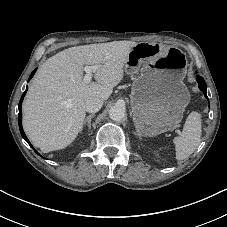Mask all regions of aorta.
<instances>
[{
  "label": "aorta",
  "instance_id": "762f6f07",
  "mask_svg": "<svg viewBox=\"0 0 227 227\" xmlns=\"http://www.w3.org/2000/svg\"><path fill=\"white\" fill-rule=\"evenodd\" d=\"M126 111L125 108L119 105L112 106L109 110V117L113 121H121L125 118Z\"/></svg>",
  "mask_w": 227,
  "mask_h": 227
}]
</instances>
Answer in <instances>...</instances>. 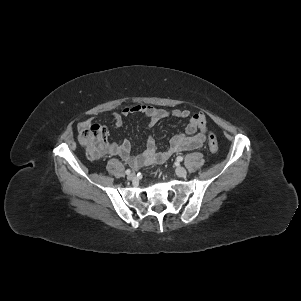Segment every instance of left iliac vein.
<instances>
[{
	"mask_svg": "<svg viewBox=\"0 0 301 301\" xmlns=\"http://www.w3.org/2000/svg\"><path fill=\"white\" fill-rule=\"evenodd\" d=\"M176 174L179 176V177H185L187 175V171L185 168L181 167V166H178L176 168Z\"/></svg>",
	"mask_w": 301,
	"mask_h": 301,
	"instance_id": "obj_1",
	"label": "left iliac vein"
}]
</instances>
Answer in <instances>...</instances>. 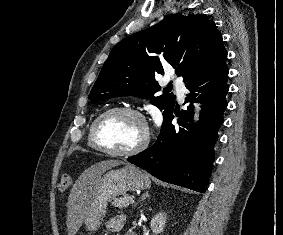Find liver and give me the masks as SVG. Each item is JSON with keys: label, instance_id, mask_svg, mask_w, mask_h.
Wrapping results in <instances>:
<instances>
[{"label": "liver", "instance_id": "1", "mask_svg": "<svg viewBox=\"0 0 283 235\" xmlns=\"http://www.w3.org/2000/svg\"><path fill=\"white\" fill-rule=\"evenodd\" d=\"M123 162L106 160L98 162L85 170L76 180L68 199L67 227L69 235L75 234L86 216L91 194L101 175Z\"/></svg>", "mask_w": 283, "mask_h": 235}]
</instances>
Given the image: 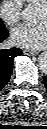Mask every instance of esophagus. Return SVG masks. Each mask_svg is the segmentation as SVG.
<instances>
[{
    "label": "esophagus",
    "instance_id": "1",
    "mask_svg": "<svg viewBox=\"0 0 47 129\" xmlns=\"http://www.w3.org/2000/svg\"><path fill=\"white\" fill-rule=\"evenodd\" d=\"M23 53L26 55H36L37 54V52L31 51V50H23Z\"/></svg>",
    "mask_w": 47,
    "mask_h": 129
}]
</instances>
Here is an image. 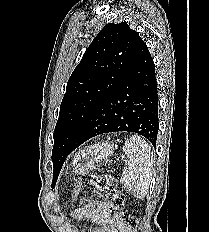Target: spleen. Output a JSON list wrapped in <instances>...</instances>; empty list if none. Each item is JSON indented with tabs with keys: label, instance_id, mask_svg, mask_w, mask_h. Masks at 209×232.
<instances>
[{
	"label": "spleen",
	"instance_id": "3e777b00",
	"mask_svg": "<svg viewBox=\"0 0 209 232\" xmlns=\"http://www.w3.org/2000/svg\"><path fill=\"white\" fill-rule=\"evenodd\" d=\"M125 140L123 151L128 157V163L123 169L121 182L135 197L142 199L152 180L153 153L145 139L138 135Z\"/></svg>",
	"mask_w": 209,
	"mask_h": 232
}]
</instances>
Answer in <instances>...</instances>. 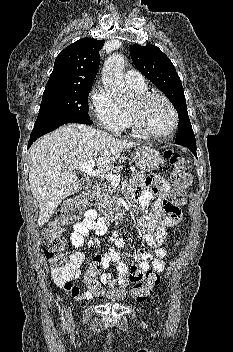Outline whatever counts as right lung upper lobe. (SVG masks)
Returning a JSON list of instances; mask_svg holds the SVG:
<instances>
[{"mask_svg":"<svg viewBox=\"0 0 233 352\" xmlns=\"http://www.w3.org/2000/svg\"><path fill=\"white\" fill-rule=\"evenodd\" d=\"M104 40L82 38L67 46L56 57L46 88L92 85L100 64Z\"/></svg>","mask_w":233,"mask_h":352,"instance_id":"1","label":"right lung upper lobe"}]
</instances>
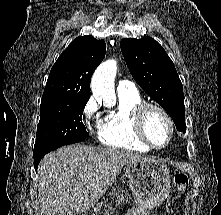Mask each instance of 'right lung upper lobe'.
<instances>
[{"label": "right lung upper lobe", "mask_w": 221, "mask_h": 215, "mask_svg": "<svg viewBox=\"0 0 221 215\" xmlns=\"http://www.w3.org/2000/svg\"><path fill=\"white\" fill-rule=\"evenodd\" d=\"M105 51L103 40L89 35L74 39L52 67L41 103L63 99L89 100L91 77Z\"/></svg>", "instance_id": "1"}]
</instances>
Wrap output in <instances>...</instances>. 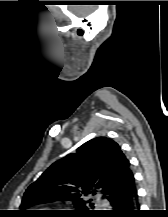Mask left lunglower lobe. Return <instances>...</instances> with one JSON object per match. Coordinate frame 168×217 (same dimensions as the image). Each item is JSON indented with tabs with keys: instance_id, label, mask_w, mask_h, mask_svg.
<instances>
[{
	"instance_id": "0a47b994",
	"label": "left lung lower lobe",
	"mask_w": 168,
	"mask_h": 217,
	"mask_svg": "<svg viewBox=\"0 0 168 217\" xmlns=\"http://www.w3.org/2000/svg\"><path fill=\"white\" fill-rule=\"evenodd\" d=\"M113 210L103 212V215L113 217H138V196L134 176L119 190L107 197Z\"/></svg>"
}]
</instances>
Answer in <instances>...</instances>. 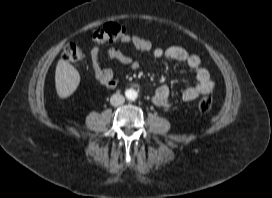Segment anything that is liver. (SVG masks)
I'll return each mask as SVG.
<instances>
[{"label": "liver", "instance_id": "1", "mask_svg": "<svg viewBox=\"0 0 272 198\" xmlns=\"http://www.w3.org/2000/svg\"><path fill=\"white\" fill-rule=\"evenodd\" d=\"M80 83V75L77 69L68 61L60 59L55 71L56 91L60 98L72 95Z\"/></svg>", "mask_w": 272, "mask_h": 198}]
</instances>
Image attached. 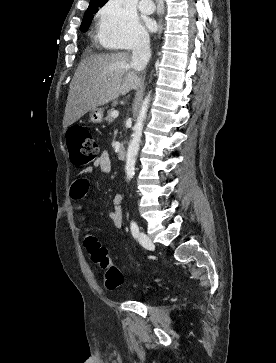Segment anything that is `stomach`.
Segmentation results:
<instances>
[{
    "mask_svg": "<svg viewBox=\"0 0 276 363\" xmlns=\"http://www.w3.org/2000/svg\"><path fill=\"white\" fill-rule=\"evenodd\" d=\"M89 118L92 123H101L103 120V110L101 108H95L90 110Z\"/></svg>",
    "mask_w": 276,
    "mask_h": 363,
    "instance_id": "stomach-1",
    "label": "stomach"
}]
</instances>
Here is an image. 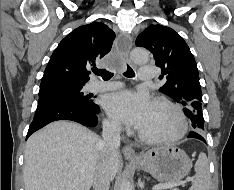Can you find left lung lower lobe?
<instances>
[{
	"label": "left lung lower lobe",
	"mask_w": 234,
	"mask_h": 190,
	"mask_svg": "<svg viewBox=\"0 0 234 190\" xmlns=\"http://www.w3.org/2000/svg\"><path fill=\"white\" fill-rule=\"evenodd\" d=\"M188 138H195V139H199L201 141H203L204 143H206L205 139L200 135L199 132L197 131H191L188 135Z\"/></svg>",
	"instance_id": "0a47b994"
}]
</instances>
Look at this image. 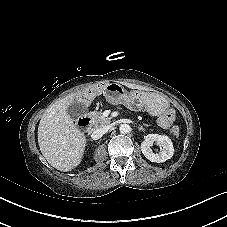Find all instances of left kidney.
I'll use <instances>...</instances> for the list:
<instances>
[{"instance_id":"1","label":"left kidney","mask_w":227,"mask_h":227,"mask_svg":"<svg viewBox=\"0 0 227 227\" xmlns=\"http://www.w3.org/2000/svg\"><path fill=\"white\" fill-rule=\"evenodd\" d=\"M154 143L160 146V152L154 153L152 146ZM141 151L151 162L162 163L170 159L174 154L173 143L166 135L148 134L141 143Z\"/></svg>"}]
</instances>
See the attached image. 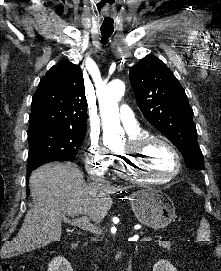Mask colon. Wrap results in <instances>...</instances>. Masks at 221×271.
Wrapping results in <instances>:
<instances>
[{"label": "colon", "mask_w": 221, "mask_h": 271, "mask_svg": "<svg viewBox=\"0 0 221 271\" xmlns=\"http://www.w3.org/2000/svg\"><path fill=\"white\" fill-rule=\"evenodd\" d=\"M0 270H1V271H11V269H10V267H9L8 264L3 265V267L0 268Z\"/></svg>", "instance_id": "1"}]
</instances>
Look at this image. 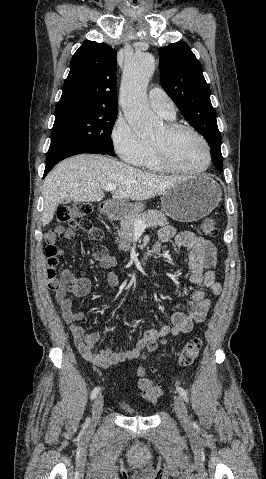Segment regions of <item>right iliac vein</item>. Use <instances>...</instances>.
<instances>
[{"label":"right iliac vein","mask_w":266,"mask_h":479,"mask_svg":"<svg viewBox=\"0 0 266 479\" xmlns=\"http://www.w3.org/2000/svg\"><path fill=\"white\" fill-rule=\"evenodd\" d=\"M103 404H104L103 396L101 395L97 396L93 403L91 428H94L97 425L100 415L102 413Z\"/></svg>","instance_id":"1"}]
</instances>
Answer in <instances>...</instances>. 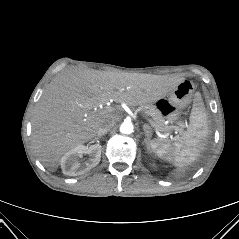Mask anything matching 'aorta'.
Here are the masks:
<instances>
[{"mask_svg": "<svg viewBox=\"0 0 239 239\" xmlns=\"http://www.w3.org/2000/svg\"><path fill=\"white\" fill-rule=\"evenodd\" d=\"M122 134L129 135L134 132V126L131 121H124L119 128Z\"/></svg>", "mask_w": 239, "mask_h": 239, "instance_id": "1", "label": "aorta"}]
</instances>
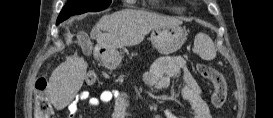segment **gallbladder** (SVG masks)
Wrapping results in <instances>:
<instances>
[{
    "mask_svg": "<svg viewBox=\"0 0 273 118\" xmlns=\"http://www.w3.org/2000/svg\"><path fill=\"white\" fill-rule=\"evenodd\" d=\"M82 50L87 55L91 54L92 52V48L87 44H82Z\"/></svg>",
    "mask_w": 273,
    "mask_h": 118,
    "instance_id": "obj_1",
    "label": "gallbladder"
}]
</instances>
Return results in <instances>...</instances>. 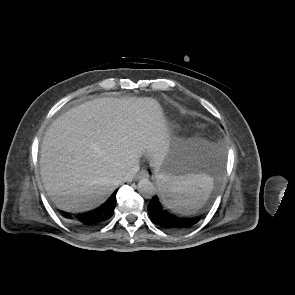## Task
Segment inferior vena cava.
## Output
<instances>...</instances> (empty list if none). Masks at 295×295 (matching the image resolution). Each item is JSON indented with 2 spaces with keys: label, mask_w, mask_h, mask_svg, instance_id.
Masks as SVG:
<instances>
[{
  "label": "inferior vena cava",
  "mask_w": 295,
  "mask_h": 295,
  "mask_svg": "<svg viewBox=\"0 0 295 295\" xmlns=\"http://www.w3.org/2000/svg\"><path fill=\"white\" fill-rule=\"evenodd\" d=\"M139 170V165H134L133 167H131L127 173L125 174V176L123 177V181H130L134 178L135 174L138 172Z\"/></svg>",
  "instance_id": "602c4592"
}]
</instances>
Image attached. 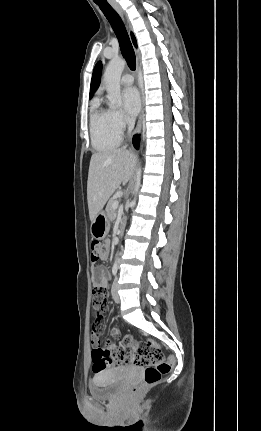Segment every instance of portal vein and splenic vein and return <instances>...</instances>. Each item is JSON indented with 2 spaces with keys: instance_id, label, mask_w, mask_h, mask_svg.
I'll use <instances>...</instances> for the list:
<instances>
[{
  "instance_id": "1",
  "label": "portal vein and splenic vein",
  "mask_w": 261,
  "mask_h": 431,
  "mask_svg": "<svg viewBox=\"0 0 261 431\" xmlns=\"http://www.w3.org/2000/svg\"><path fill=\"white\" fill-rule=\"evenodd\" d=\"M113 208H114V209H117V208H118V202H115V203L113 204Z\"/></svg>"
}]
</instances>
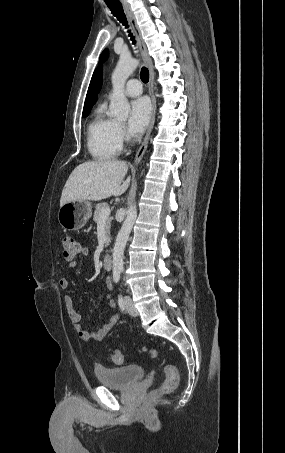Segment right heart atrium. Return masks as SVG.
<instances>
[{"label": "right heart atrium", "instance_id": "1", "mask_svg": "<svg viewBox=\"0 0 285 453\" xmlns=\"http://www.w3.org/2000/svg\"><path fill=\"white\" fill-rule=\"evenodd\" d=\"M118 133H119V137H120L121 142L127 140V134H126L125 129H124V127L122 125H119Z\"/></svg>", "mask_w": 285, "mask_h": 453}]
</instances>
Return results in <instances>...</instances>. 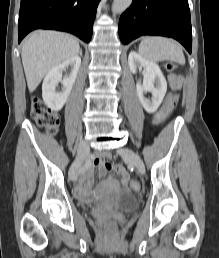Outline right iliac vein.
I'll return each mask as SVG.
<instances>
[{
    "instance_id": "right-iliac-vein-1",
    "label": "right iliac vein",
    "mask_w": 219,
    "mask_h": 258,
    "mask_svg": "<svg viewBox=\"0 0 219 258\" xmlns=\"http://www.w3.org/2000/svg\"><path fill=\"white\" fill-rule=\"evenodd\" d=\"M89 153V146L86 141L81 140L78 145V150H77V157L76 160L73 162L69 169V179L71 181H76L78 177V172L80 169V166L82 162L86 159V156Z\"/></svg>"
}]
</instances>
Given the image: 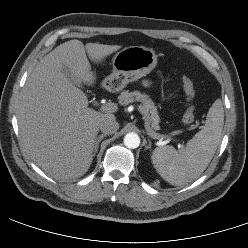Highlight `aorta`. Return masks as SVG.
I'll return each mask as SVG.
<instances>
[{"label": "aorta", "mask_w": 248, "mask_h": 248, "mask_svg": "<svg viewBox=\"0 0 248 248\" xmlns=\"http://www.w3.org/2000/svg\"><path fill=\"white\" fill-rule=\"evenodd\" d=\"M124 145L127 148L135 149L140 145V137L134 132L127 133L124 137Z\"/></svg>", "instance_id": "1"}]
</instances>
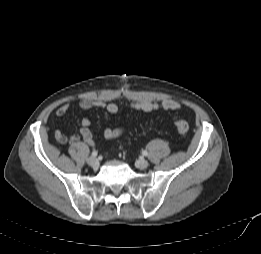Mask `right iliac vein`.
Here are the masks:
<instances>
[{"mask_svg":"<svg viewBox=\"0 0 261 254\" xmlns=\"http://www.w3.org/2000/svg\"><path fill=\"white\" fill-rule=\"evenodd\" d=\"M87 163L88 165H90L93 169H97L99 166V162L97 160V158H95L94 156H91L87 159Z\"/></svg>","mask_w":261,"mask_h":254,"instance_id":"obj_1","label":"right iliac vein"}]
</instances>
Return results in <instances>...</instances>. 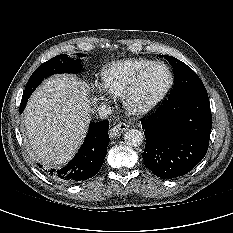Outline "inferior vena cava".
<instances>
[{
    "mask_svg": "<svg viewBox=\"0 0 233 233\" xmlns=\"http://www.w3.org/2000/svg\"><path fill=\"white\" fill-rule=\"evenodd\" d=\"M97 111L101 119L108 118L109 115L112 113L111 107L105 104L99 105Z\"/></svg>",
    "mask_w": 233,
    "mask_h": 233,
    "instance_id": "602c4592",
    "label": "inferior vena cava"
}]
</instances>
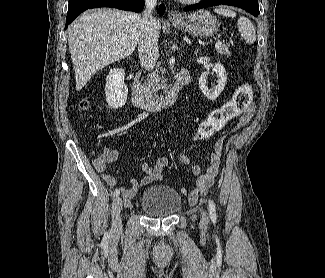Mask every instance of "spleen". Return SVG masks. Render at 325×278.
Segmentation results:
<instances>
[{
  "label": "spleen",
  "instance_id": "obj_1",
  "mask_svg": "<svg viewBox=\"0 0 325 278\" xmlns=\"http://www.w3.org/2000/svg\"><path fill=\"white\" fill-rule=\"evenodd\" d=\"M215 12L225 17H232V18L236 17V13L228 8L220 7L218 9H215ZM237 25H238L239 32L241 36L244 38V40L246 41V43L249 44L254 43L256 40V32L252 22L248 18L241 16L238 19Z\"/></svg>",
  "mask_w": 325,
  "mask_h": 278
}]
</instances>
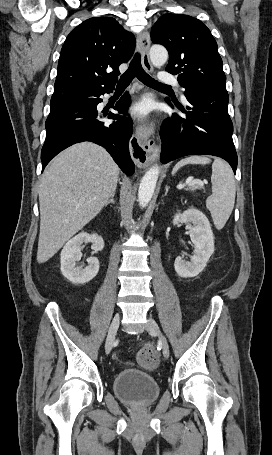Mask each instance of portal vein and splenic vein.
<instances>
[{"label": "portal vein and splenic vein", "instance_id": "portal-vein-and-splenic-vein-1", "mask_svg": "<svg viewBox=\"0 0 272 455\" xmlns=\"http://www.w3.org/2000/svg\"><path fill=\"white\" fill-rule=\"evenodd\" d=\"M204 185V182L199 180V179H194V180H191L189 183H188V186L189 187H194V186H200L202 187Z\"/></svg>", "mask_w": 272, "mask_h": 455}]
</instances>
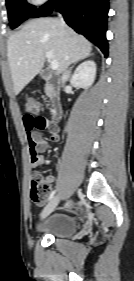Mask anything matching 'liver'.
Segmentation results:
<instances>
[{
    "mask_svg": "<svg viewBox=\"0 0 134 281\" xmlns=\"http://www.w3.org/2000/svg\"><path fill=\"white\" fill-rule=\"evenodd\" d=\"M91 43L59 19L39 18L26 23L7 41V57L14 93L23 88L41 71L46 53L58 62L59 75L70 64L90 55Z\"/></svg>",
    "mask_w": 134,
    "mask_h": 281,
    "instance_id": "1",
    "label": "liver"
}]
</instances>
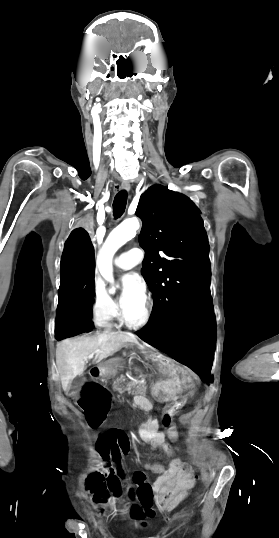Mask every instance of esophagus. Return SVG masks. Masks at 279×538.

◆ ◆ ◆ ◆ ◆

- _Written instruction_
Copy the lines word for word, starting with the line that contains "Mask each instance of portal" and continuing through the final line. Leave the pictures out of your copy.

- _Exercise result_
Mask each instance of portal vein and splenic vein.
<instances>
[{"label": "portal vein and splenic vein", "instance_id": "portal-vein-and-splenic-vein-1", "mask_svg": "<svg viewBox=\"0 0 272 455\" xmlns=\"http://www.w3.org/2000/svg\"><path fill=\"white\" fill-rule=\"evenodd\" d=\"M204 185V182L199 180V179H194V180H191L189 183H188V186L189 187H194V186H200L202 187Z\"/></svg>", "mask_w": 272, "mask_h": 455}]
</instances>
Mask anything matching 'liver'.
Segmentation results:
<instances>
[{
    "mask_svg": "<svg viewBox=\"0 0 134 281\" xmlns=\"http://www.w3.org/2000/svg\"><path fill=\"white\" fill-rule=\"evenodd\" d=\"M91 43L59 19L39 18L26 23L7 41V57L14 93L23 88L41 71L46 53L58 62L59 75L70 64L90 55Z\"/></svg>",
    "mask_w": 134,
    "mask_h": 281,
    "instance_id": "1",
    "label": "liver"
}]
</instances>
Mask every instance of esophagus. Return SVG masks. Masks at 279×538.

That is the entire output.